Monday, April 4, 2011

The Joy of Service

It was interesting to me how many talks in General Conference this year covered service, since I have been focusing on that for awhile now. I realized that a lot of things I do as just part of life, others could think of as service. I think that might be the point.

To reference my previous post, I don't think the best way to give advice to someone who is hurting and lonely is to say "forget yourself and serve." At least, not unless you already have a deep history of love and respect between you and the person you are giving advice to. A much better way would be to help them discover how to serve.
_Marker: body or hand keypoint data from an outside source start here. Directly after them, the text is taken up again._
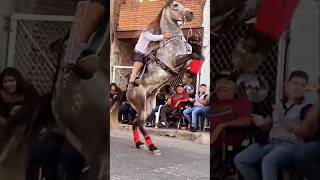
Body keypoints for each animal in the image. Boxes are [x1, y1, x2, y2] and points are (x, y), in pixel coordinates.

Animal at [126, 0, 194, 155]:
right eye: (175, 5)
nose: (191, 13)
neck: (174, 40)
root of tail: (127, 92)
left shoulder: (184, 60)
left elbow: (193, 58)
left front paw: (189, 76)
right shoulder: (175, 60)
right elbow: (195, 55)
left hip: (149, 105)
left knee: (135, 122)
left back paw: (140, 144)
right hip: (141, 103)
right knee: (140, 123)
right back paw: (153, 147)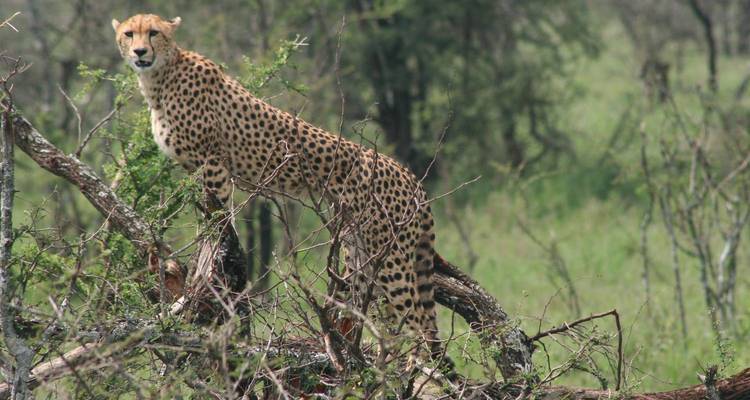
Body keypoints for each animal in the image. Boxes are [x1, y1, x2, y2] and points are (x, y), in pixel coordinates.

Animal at [112, 14, 446, 362]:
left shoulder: (214, 163)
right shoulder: (198, 169)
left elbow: (218, 218)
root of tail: (408, 174)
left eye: (154, 33)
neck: (161, 77)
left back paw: (414, 368)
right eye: (129, 34)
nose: (139, 52)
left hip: (391, 256)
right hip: (362, 250)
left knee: (415, 320)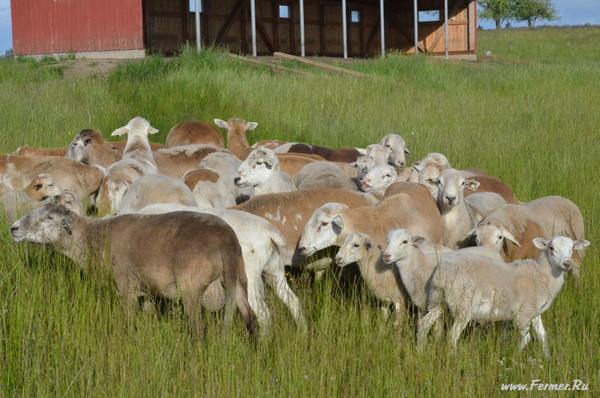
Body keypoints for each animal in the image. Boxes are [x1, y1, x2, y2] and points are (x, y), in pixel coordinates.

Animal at [10, 204, 256, 340]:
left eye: (49, 218)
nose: (13, 228)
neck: (93, 239)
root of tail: (226, 243)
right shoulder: (145, 290)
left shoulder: (126, 286)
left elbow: (128, 322)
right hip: (239, 279)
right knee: (251, 319)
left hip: (191, 285)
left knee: (198, 328)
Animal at [140, 202, 308, 332]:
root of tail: (269, 232)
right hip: (274, 270)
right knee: (294, 302)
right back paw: (303, 334)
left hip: (248, 277)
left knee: (263, 314)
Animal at [418, 235, 592, 356]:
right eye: (551, 248)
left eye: (572, 248)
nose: (567, 264)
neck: (542, 274)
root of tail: (442, 272)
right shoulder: (523, 314)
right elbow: (527, 338)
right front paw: (513, 358)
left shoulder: (535, 312)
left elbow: (543, 336)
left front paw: (547, 358)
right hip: (463, 305)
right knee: (452, 336)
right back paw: (454, 356)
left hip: (438, 300)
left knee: (424, 324)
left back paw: (420, 350)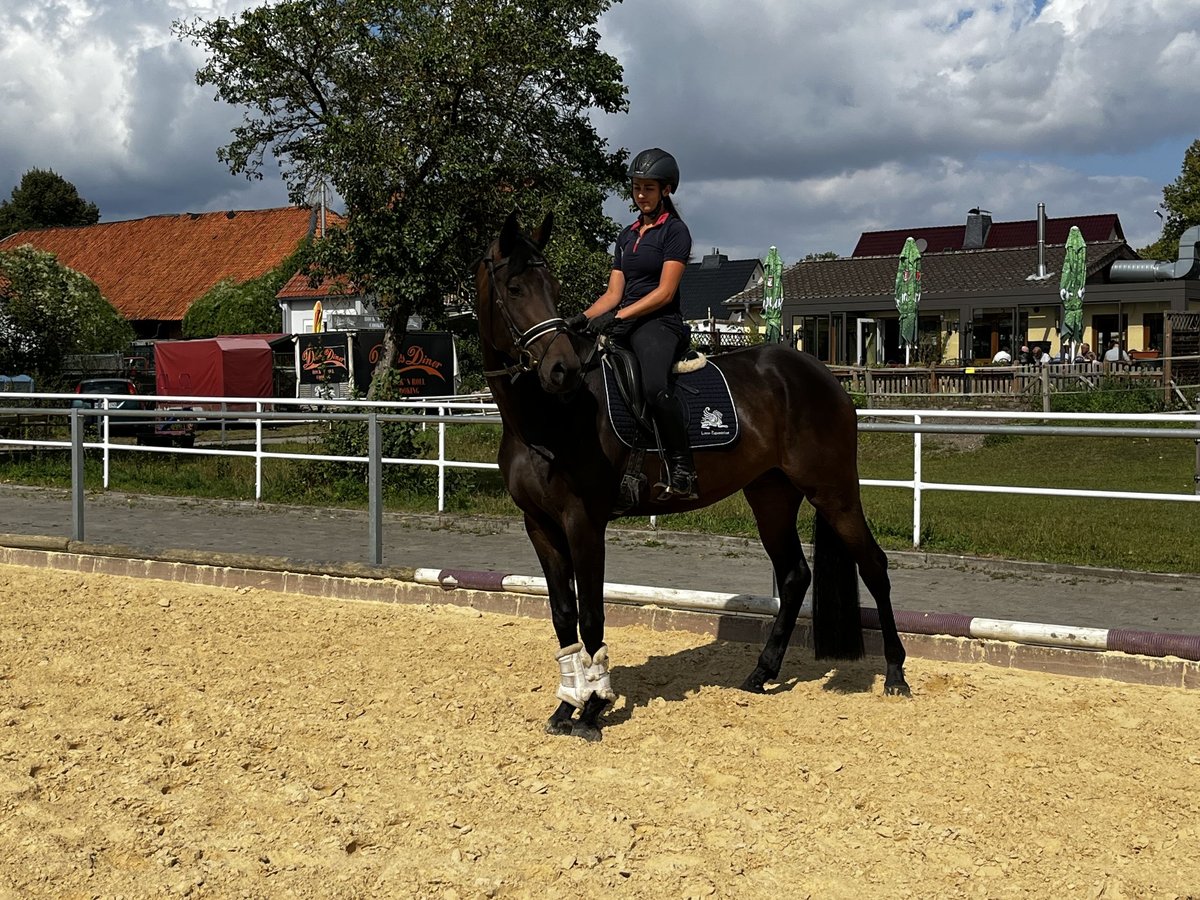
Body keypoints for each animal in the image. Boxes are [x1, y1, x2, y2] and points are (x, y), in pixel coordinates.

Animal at [477, 214, 907, 744]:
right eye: (514, 288)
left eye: (553, 288)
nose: (563, 370)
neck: (546, 418)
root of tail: (822, 374)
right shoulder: (539, 524)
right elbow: (563, 615)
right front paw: (565, 706)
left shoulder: (584, 522)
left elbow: (591, 613)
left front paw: (593, 709)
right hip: (772, 495)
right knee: (794, 575)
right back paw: (761, 673)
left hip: (833, 491)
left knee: (873, 566)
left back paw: (895, 674)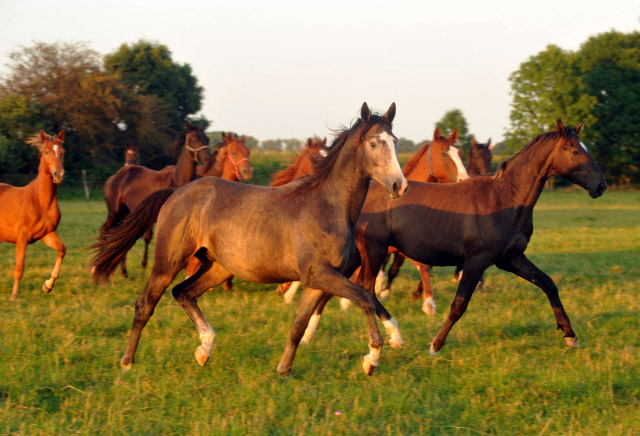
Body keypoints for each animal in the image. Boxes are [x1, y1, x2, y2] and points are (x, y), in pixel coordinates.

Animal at [0, 129, 66, 300]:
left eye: (62, 152)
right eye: (47, 152)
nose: (58, 174)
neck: (40, 201)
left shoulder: (47, 234)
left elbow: (62, 250)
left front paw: (47, 286)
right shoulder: (22, 238)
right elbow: (19, 268)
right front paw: (14, 297)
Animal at [99, 122, 211, 278]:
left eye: (207, 138)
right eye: (194, 138)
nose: (208, 159)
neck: (176, 180)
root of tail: (114, 177)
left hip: (126, 213)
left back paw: (123, 271)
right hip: (114, 212)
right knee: (104, 230)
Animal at [304, 119, 604, 354]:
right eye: (575, 150)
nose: (600, 186)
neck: (504, 198)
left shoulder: (511, 258)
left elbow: (548, 284)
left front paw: (570, 335)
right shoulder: (476, 261)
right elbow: (459, 304)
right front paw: (435, 345)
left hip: (358, 255)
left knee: (334, 290)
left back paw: (308, 335)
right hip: (374, 252)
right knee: (365, 288)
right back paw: (393, 334)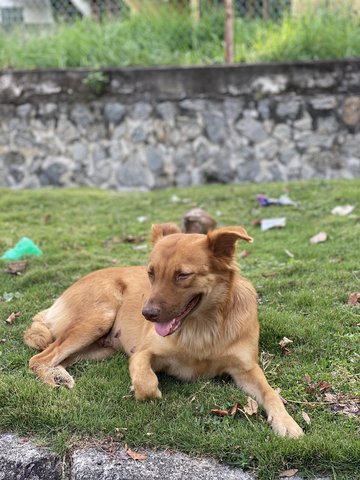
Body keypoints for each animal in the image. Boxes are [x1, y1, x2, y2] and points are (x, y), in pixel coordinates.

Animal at [23, 223, 304, 436]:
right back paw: (53, 381)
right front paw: (144, 389)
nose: (146, 314)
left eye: (183, 275)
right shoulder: (143, 353)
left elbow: (271, 393)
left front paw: (287, 422)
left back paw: (60, 376)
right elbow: (145, 381)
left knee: (55, 358)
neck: (203, 327)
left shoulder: (246, 369)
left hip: (98, 347)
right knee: (39, 358)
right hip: (98, 318)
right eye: (151, 273)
Because it is a skill, and a very difficult one to master.

For example, say something like, "this might be a strange question, but can you think of anyone you know who needs help?" And if the answer is no, just say something like, "tell you what, you find someone who needs help, and I'll work on your problem." Of course, it sounds a little cheesy here, without context, but I have had this approach come to mind when discussing with the Lord ways that I might serve and/or address issues in my life. In many ways, it is the same thing, but it expresses a great deal more caring and thought for the person who is hurting.

And, rather than telling a person what to do, it encourages them to change their way of thinking and looking at the world.

To me, that is the key to service. Not just to consciously (and, as I pointed out last time, awkwardly) serve, but to become a person who serves without realizing it. That is when the joy comes and the charity can grow.


  1. Awesome.

    And this sentence is key:

    "And, rather than telling a person what to do, it encourages them to change their way of thinking and looking at the world."

    Anyone who's in a position to "counsel" (church leaders, parents, friends, etc) would do well to learn that principle.

  2. Well said. It's tempting to look for a 'silver bullet' response to problems so I don't have to think about them. But to really help someone that's hurting I've got to invest in them. At least enough to think about their specific circumstances and adjust any aid or counsel accordingly.

  3. Becoming someone who serves really is the power and beauty of service for the person providing the service, since it has the potential to engender that same metamorphosis in others - and the circle widens as that process unfolds.